On June 27, the U.S Supreme Court by a 6-3 vote issued a decision allowing parents to opt their elementary school children out of engaging with LGBTQ books in the classroom. On the surface this ruling might seem to be a simple case of religious parents who want to protect their children. Jason Stanley's book encourages us to envision these parents' challenge as part of a rising global fascist movement that has made targets of the public schools and institutions of higher education.

Stanley brings strong credentials and a deep commitment to democracy to the task of illuminating this movement. A professor of philosophy at Yale University and the author of How Fascism Works, Stanley has studied and written widely on authoritarianism, democracy, propaganda, free speech and mass incarceration. Although a member of the faculty at an elite institution, he is no ivory tower intellectual. In the concluding chapter he issues a call to action, specifically activism to protect democracy.

Readers searching for an accessible, insightful, timely and urgent discussion of the global fascist movement will find this work informative, engaging and stimulating.
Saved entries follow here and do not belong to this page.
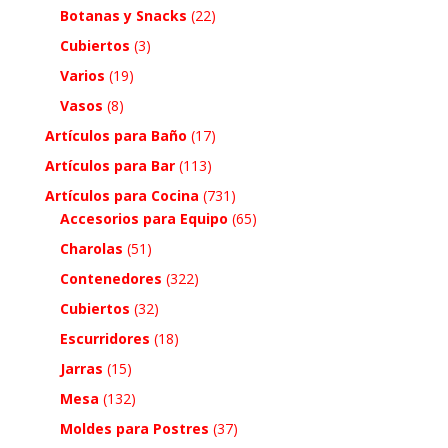
Botanas y Snacks
(22)
Cubiertos
(3)
Varios
(19)
Vasos
(8)
Artículos para Baño
(17)
Artículos para Bar
(113)
Artículos para Cocina
(731)
Accesorios para Equipo
(65)
Charolas
(51)
Contenedores
(322)
Cubiertos
(32)
Escurridores
(18)
Jarras
(15)
Mesa
(132)
Moldes para Postres
(37)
Stanley identifies the scope of the fascist movement, its adherents, supporters and promoters, placing the U.S. movement in a larger global context and highlighting parallels among the iterations of the movement around the world. In addition, he illuminates the agenda, tools, themes and narratives of fascist education. He also identifies the strategies of the fascist movement play book, enabling the reader to understand the advent of developments, such as Project 2025, the attack on diversity, equity and inclusion, and the attack on LGBQT curriculum, showing how they all fit into the fascist juggernaut.
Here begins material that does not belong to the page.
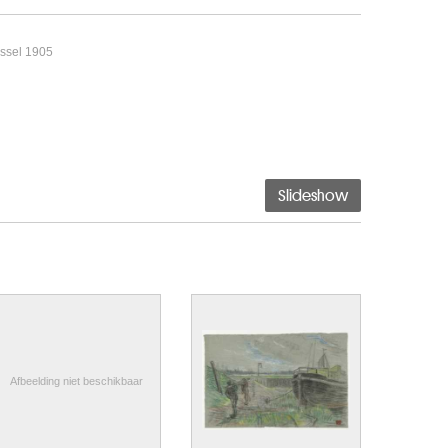
ussel 1905
Slideshow
Afbeelding niet beschikbaar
The achievement of these tasks is a major contribution. But for me as a public educator, the most significant contribution Stanley makes is his analysis of why the study of history in public schools and institutions of higher education has come under such a ferocious attack as the fascist movement has surged across national borders. History, as recently taught, challenges fascist myths. For example, regarding labor history Stanley writes: “Labor history is only one of the many perspectives that challenge American fascist myths.” In the case of ethnic studies, women's studies and LGBTQ studies: “students and teachers confront a story of America that is inconsistent with the myths of national innocence and national purity” and “learn that history is not just the history of men, . . . that it is not just the history of the straight and cisgendered.” Although Stanley does not explicitly claim it, his discussion suggests that such myths are elements of the culture of militarism.

For Stanley, the triumph of fascism is not assured in the U.S. or elsewhere. He concludes it can be stopped by social movement organizations and highlights the Zinn Education Project as one example. And though he does not specifically identify COMD and Project YANO, their counter militarism politics would qualify them as among the movement organizations that Stanley would regard as critical as we move forward.

As fascist politics in the United States manifest themselves in developments such as the deployment of National Guard troops and U.S. Marines to Los Angeles, Stanley's work is a must read for all who seek to understand fascism and are concerned with protecting American democracy.